Katrina Smith, a young member of the vetting team, spoke about the episode involving Mr. Patton’s fund-raiser, telling her colleagues that leadership had ignored her group’s warning that he was an inappropriate host.
“The decisions that were made on those committees that ended up impacting everybody on the campaign, especially people of color, were hard ones and were not considered appropriately because of the makeup of the committees,” Ms. Smith said, according to the recording. “In a lot of different places on the campaign, we kind of have to screw up big-time before we make any big changes.”
In a statement provided by the campaign, Ms. Smith said, “Even as a more junior member of the team my voice is fully heard and valued.”

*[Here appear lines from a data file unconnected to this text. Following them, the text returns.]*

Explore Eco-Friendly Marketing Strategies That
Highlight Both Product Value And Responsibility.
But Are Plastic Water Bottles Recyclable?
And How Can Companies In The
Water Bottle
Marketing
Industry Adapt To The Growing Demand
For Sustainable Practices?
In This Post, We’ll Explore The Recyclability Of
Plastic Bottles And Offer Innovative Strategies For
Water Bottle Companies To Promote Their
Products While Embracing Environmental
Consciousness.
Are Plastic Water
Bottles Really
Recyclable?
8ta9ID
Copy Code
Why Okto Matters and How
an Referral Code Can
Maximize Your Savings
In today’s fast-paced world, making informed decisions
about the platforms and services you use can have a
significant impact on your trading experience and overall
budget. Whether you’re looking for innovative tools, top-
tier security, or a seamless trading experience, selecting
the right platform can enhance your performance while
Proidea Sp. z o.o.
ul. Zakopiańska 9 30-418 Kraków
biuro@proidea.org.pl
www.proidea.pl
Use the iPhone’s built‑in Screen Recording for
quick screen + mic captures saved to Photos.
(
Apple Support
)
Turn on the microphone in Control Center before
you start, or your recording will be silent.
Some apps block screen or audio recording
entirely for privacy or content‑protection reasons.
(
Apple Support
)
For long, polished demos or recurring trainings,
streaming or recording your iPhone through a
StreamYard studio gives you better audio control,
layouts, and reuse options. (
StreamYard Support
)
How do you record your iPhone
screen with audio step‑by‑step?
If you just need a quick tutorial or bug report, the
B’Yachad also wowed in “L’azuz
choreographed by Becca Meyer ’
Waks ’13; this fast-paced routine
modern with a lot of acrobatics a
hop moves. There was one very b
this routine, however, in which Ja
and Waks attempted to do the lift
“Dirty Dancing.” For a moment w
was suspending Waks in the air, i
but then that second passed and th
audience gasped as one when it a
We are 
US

Mr. Meagher, the campaign spokesman, attributed the Patton episode to a “communications breakdown.” Marcus Switzer, an official in the Buttigieg fund-raising department, said he had subsequently helped improve the process of vetting donors.
“We were able to professionalize and operationalize some things and also account for the fact that this is a campaign that has had rapid growth,” he said.
Also during the Jan. 2 meeting, Buttigieg aides responsible for meeting the campaign’s diversity goals spoke in emotional terms about the difficulty of hiring minority candidates, the recording shows.
Alexis Gonzaludo, a member of the campaign’s fund-raising department, told colleagues that “my stomach is in knots” as she talked about the difficulty of attracting diverse candidates. She said she had become dismayed when she looked in the campaign’s hiring database and “it’s just like, a bunch of white dudes.”
“It’s been a shock, but not a surprise — really hard to find diverse candidates,” Ms. Gonzaludo said. “I feel a lot of pressure to, like, just hire someone.”
Ms. Gonzaludo, in a statement provided by the campaign, said: “These types of conversations, where people come together to have an open and honest discussion, are an opportunity to strategize on finding new resources to recruit talented candidates from all walks of life.”
Sonal Shah, the campaign’s policy director, who helped organize the “Building Belonging” sessions, said the young staff members of color had long been asking for an open discussion of issues of diversity on the campaign.
“They wanted to have a conversation about ensuring that we as a campaign were maintaining diversity and inclusion as a top-of-mind issue,” Ms. Shah said in an interview arranged by the campaign. “From the organizations that I have worked at, this has been consistent with young people. They always want to make sure they’re having that conversation.”
Mr. Buttigieg’s campaign said the retreat and follow-up meetings over the last two months, and other sessions throughout last year, showed its commitment to diversity, and its openness to having staff members voice their frustrations.
“I think there are some, you know, global issues that are not unique to our organization,” said Mr. Gair, the accounting director. “The purpose of the conversations was to create a safe space for folks to voice that with their colleagues.”